Correlation – or Causation?
Correlation versus causation is a major issue for media science and health stories. Recently I was asked in a TV interview about data that appeared to demonstrate earlier deaths for those who sleep more than eight hours a night.
The reason, I tried to explain, is that people who are sick will sleep longer than others. Rest is regeneration – when you get sick, you need more rest for recovery. So you get more sleep.
Much of the data on “long sleepers” does not look closely on how underlyingly sick people are. It’s like answering this question:
85% of Americans die in bed – does that mean beds kill people?
I sincerely hope not – I like what I get to do in bed. But people go into beds when they’re sick so they more commonly die there.
This is a marker of outcome – not a predictor. The cause lies elsewhere.
Similarly, there are many different sleep studies that have looked at oodles of people. One supposedly looked at more than a million – and found that those who slept longer also died younger – with a “12% increase in mortality” for those sleeping more than 8 hours a night.
So Who Sleeps Long?
Some people do naturally. Yet in general, people who sleep long are those with chronic medical or mental disease; sleep disorders, like sleep apnea or insomnia; or people with conditions like depression, which is famous for causing both short and long sleep in its sufferers.
Can Sleeping Long Be a Problem Itself?
It’s more important to check out what the problem might be causing people to sleep long. Over the years I’ve seen many adolescents with ADD who slept 12 hours or more each night. If their ADD was treated with stimulants, they slept less – but as soon as they were off the medications they went back to patterns of very long sleep. A few did have narcolepsy, while others had mood disorders than can also cause long sleep.
It’s important to look at people who normally sleep 7-8 hours a night and then suddenly find themselves sleeping far more. They generally deserve a proper medical work up.
There are rare prospective studies researching sleep duration. One of a small group, by Emeritus professor Dan Kripke of UC San Diego, found long sleepers did die earlier.
However, there are many biases in such studies. Not designed for long term follow up, they are filled with people with “volunteer bias” – people who go into such studies can be very different from the general population or other clinical populations.
David Sackett, a famous epidemiologist, has described about 2000 forms of volunteer bias that may occur in almost any population study. A famous example came with the results of hormone replacement in the Nurse’s Study from the 1980’s.
The Nurse’s Study was (and still is) a long term follow up of over 100,000 nurses. One of its first major findings was that nurses who used HRT after menopause decreased their risk of heart disease by 50%.
It seemed a clinical no brainer in the 1980’s – here’s a way to cut the biggest killer of women in half – just by adding hormone replacement post menopause.
The only problem was that the study was wrong – dead wrong. The group who took HRT turned out to be “first adopters” and health conscious people who concomitantly engaged in many health promoting behaviors – many of which were not fully controlled in the study’s design.
It’s now clear that HRT increases the risk of heart disease. The message that HRT was helpful led to many needless deaths.
So with population studies you need to do more than kick the tires. The mathematics used in “controlling” variables that change the result are complicated, and can be consciously and unconsciously manipulated by the biases of the researchers.
Bottom Line
Correlation may look like causation, but it isn’t. Just as politicians make factual associations look like “real” connections, some results may associate with something else as the result of chance, or because there is a separate connecting event. Beds don’t kill people, though terminally ill people will often stay in beds.

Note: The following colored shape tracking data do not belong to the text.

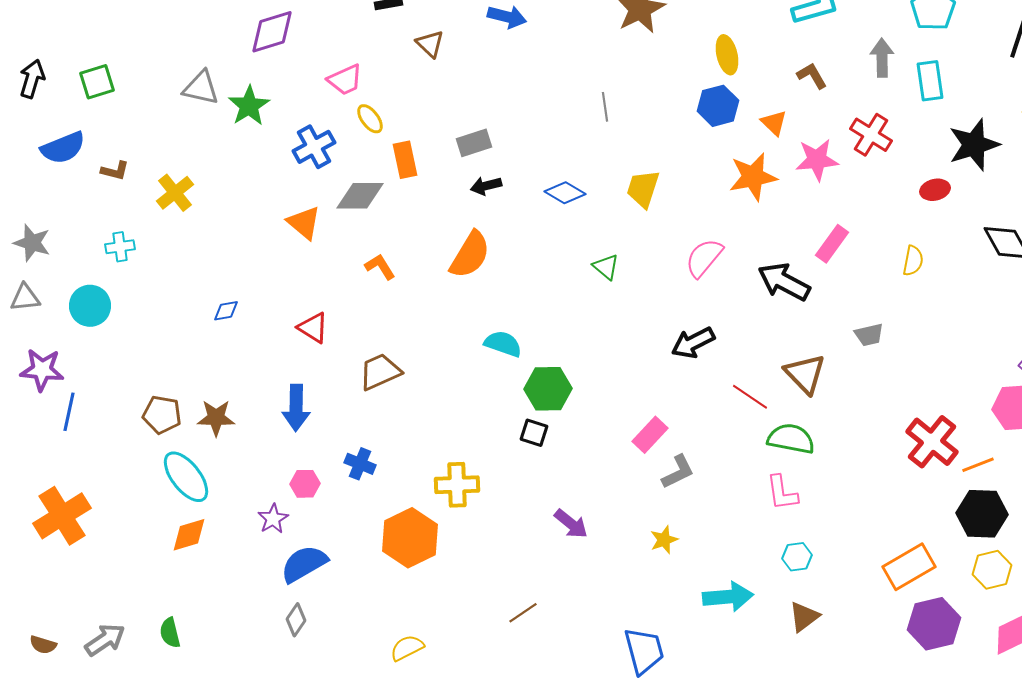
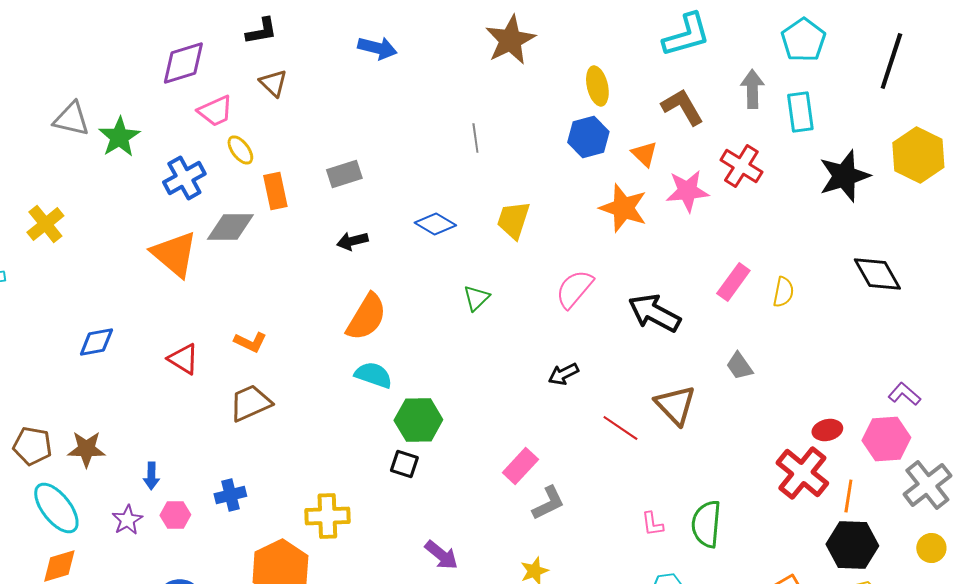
purple diamond: (272, 32) -> (183, 63), moved
brown triangle: (430, 44) -> (273, 83), moved
brown L-shape: (812, 76) -> (682, 107), size x1.4
orange star: (753, 177) -> (623, 208), turned 30
black arrow: (486, 186) -> (352, 241), moved
red ellipse: (935, 190) -> (827, 430), moved
orange triangle: (304, 223) -> (174, 254), size x1.4
pink rectangle: (832, 244) -> (733, 282), moved
orange semicircle: (470, 255) -> (366, 317), moved
orange L-shape: (380, 267) -> (250, 342), moved, turned 148
green triangle: (606, 267) -> (476, 298), turned 36
blue diamond: (226, 311) -> (96, 342), size x1.4
gray trapezoid: (869, 335) -> (739, 366), turned 68
black arrow: (693, 343) -> (563, 374), size x0.7
blue arrow: (296, 408) -> (151, 476), moved, size x0.6
green semicircle: (791, 439) -> (706, 524), moved, turned -96
blue cross: (360, 464) -> (230, 495), turned -36
orange line: (978, 465) -> (848, 496), turned -60
pink L-shape: (782, 493) -> (652, 524), size x0.7
purple star: (273, 519) -> (127, 520), moved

So be careful when you read headlines about new miracle cures and the wondrous effects of supplements. Study results can be manipulated readily even when people are trying to do very honest, scientific work. And marketers know as well as anybody that in an age of quantitation, where better scores on standardized tests tell people which schools are “failing” or “improving,” and where the “bottom line” in business counts more than anything (think BP), getting statistics to look right can go a long way in getting people to buy your product – or your political position.
It’s better to have your own measure – your private “BS” detector. Epidemiologists sometimes call it a “likelihood ratio.” Likelihood ratios range from 0 (no way at all) to 1 (certainty.) If you hear of a scientific finding which is completely opposite to everything you know, don’t put a high likelihood ratio on it.
Chance alone may produce results that are highly unlikely in virtually any scientific study. But chance also favors the prepared mind – especially yours.